Why did you decide to join Patchwork?

I decided to join Patchwork because of the personal connection I have with the management and its players, in addition to that, I feel like transitioning from player strategies to social media management and writing my own content is something I can very much use in real life, particularly the management of the website, as I aspire to work in UI/UX or web design in the future.

You’ve shown interest in quite a lot of different esports – how do you think the communities for each game/genre differ?

I mostly think the wider fighting game community have a more “negative” view on esports, mostly due to games like SFV not being as good as some people wanted but being having a large Circuit and prize pool behind it. As a result people generally like to talk smack a lot, which they do in the Smash community, but I don’t think it’s quite to the same level. I don’t think I’ve really been in the CoD community long enough to comment on that one though ^^;

What advice do you have for anyone looking to host their own event(s) for their favourite esport?

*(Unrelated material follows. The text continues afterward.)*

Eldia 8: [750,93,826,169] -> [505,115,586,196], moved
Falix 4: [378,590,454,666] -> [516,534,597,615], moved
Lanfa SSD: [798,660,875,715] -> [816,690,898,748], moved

Honestly, it’s not too bad as you might think, but you should start small. Get a couple friends round, charge a couple quid, winner takes all. It’s good to get an understanding of how these things work at first by observing how others do their events and trying to run smaller events first! Bailrigg started off by Moke running weeklies for 10 being in Lancaster University, which then became a 64 man Smash 4/Melee/PM event and then when I took over we eventually reached the heights of a 100-man Ultimate tournament, over the course of about 2 years. But if the seeds were never planted by starting small, I don’t think I would be where I am today.

How do you think you can help grow the Patchwork brand?

I think with the amount of experience I have creating social media content in the past, I can use that knowledge, along with my IT know-how to improve upon the solid foundation of social media and web content here at Patchwork.